● Work task
Copy each line of the data below in which the word "unsatisfied" can be found.

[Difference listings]
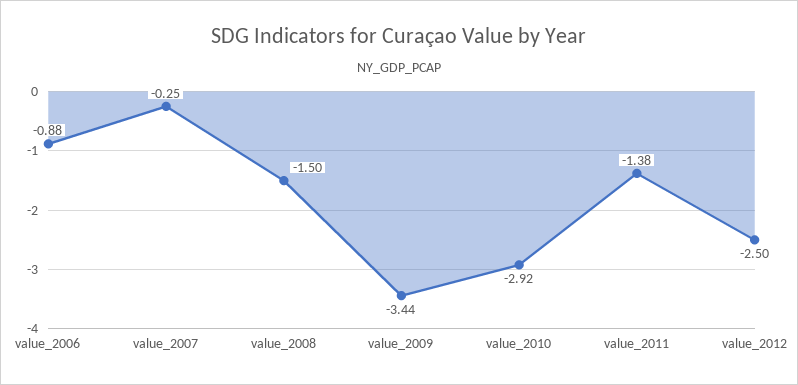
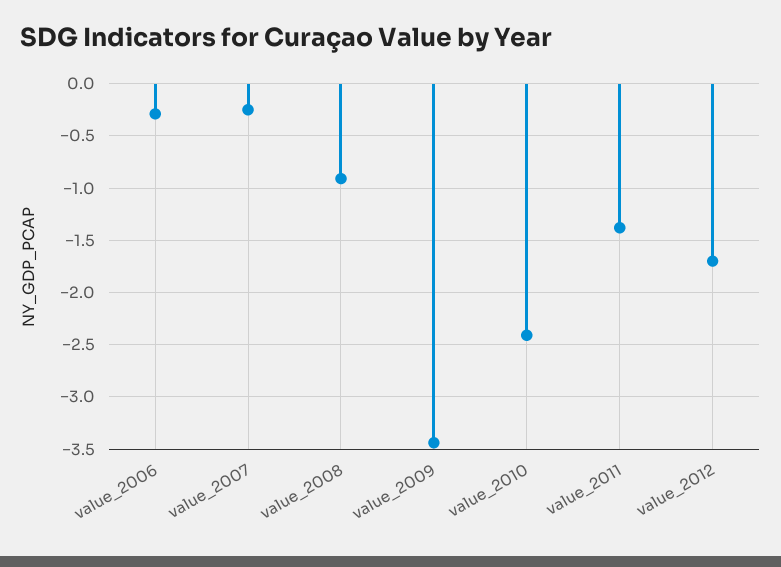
  {
-   "value_2006": -0.88,
+   "value_2006": -0.3,
    "value_2007": -0.25,
-   "value_2008": -1.5,
+   "value_2008": -0.9,
    "value_2009": -3.44,
-   "value_2010": -2.92,
+   "value_2010": -2.4,
    "value_2011": -1.38,
-   "value_2012": -2.5
+   "value_2012": -1.7
  }

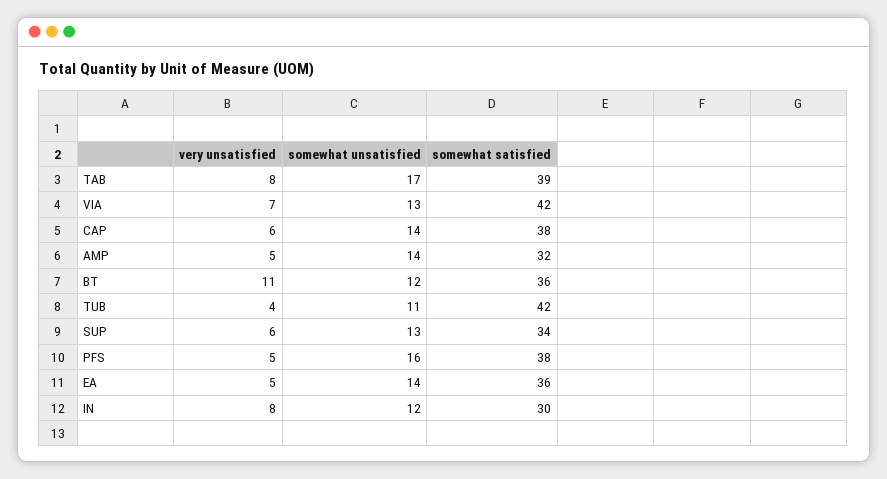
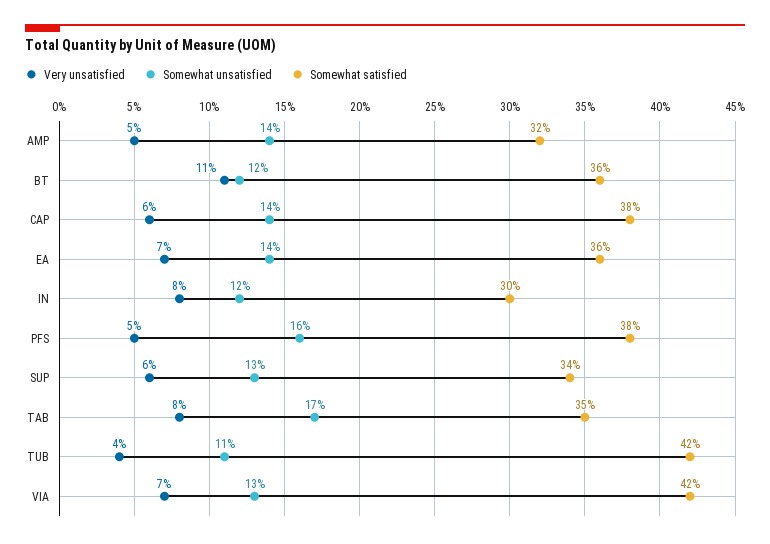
  {
    "very unsatisfied": {
      "TAB": 8,
      "VIA": 7,
      "CAP": 6,
      "AMP": 5,
      "BT": 11,
      "TUB": 4,
      "SUP": 6,
      "PFS": 5,
-     "EA": 5,
+     "EA": 7,
      "IN": 8
    },
    "somewhat unsatisfied": {
      "TAB": 17,
      "VIA": 13,
      "CAP": 14,
      "AMP": 14,
      "BT": 12,
      "TUB": 11,
      "SUP": 13,
      "PFS": 16,
      "EA": 14,
      "IN": 12
    },
    "somewhat satisfied": {
-     "TAB": 39,
+     "TAB": 35,
      "VIA": 42,
      "CAP": 38,
      "AMP": 32,
      "BT": 36,
      "TUB": 42,
      "SUP": 34,
      "PFS": 38,
      "EA": 36,
      "IN": 30
    }
  }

● Task solution
    "very unsatisfied": {
    "somewhat unsatisfied": {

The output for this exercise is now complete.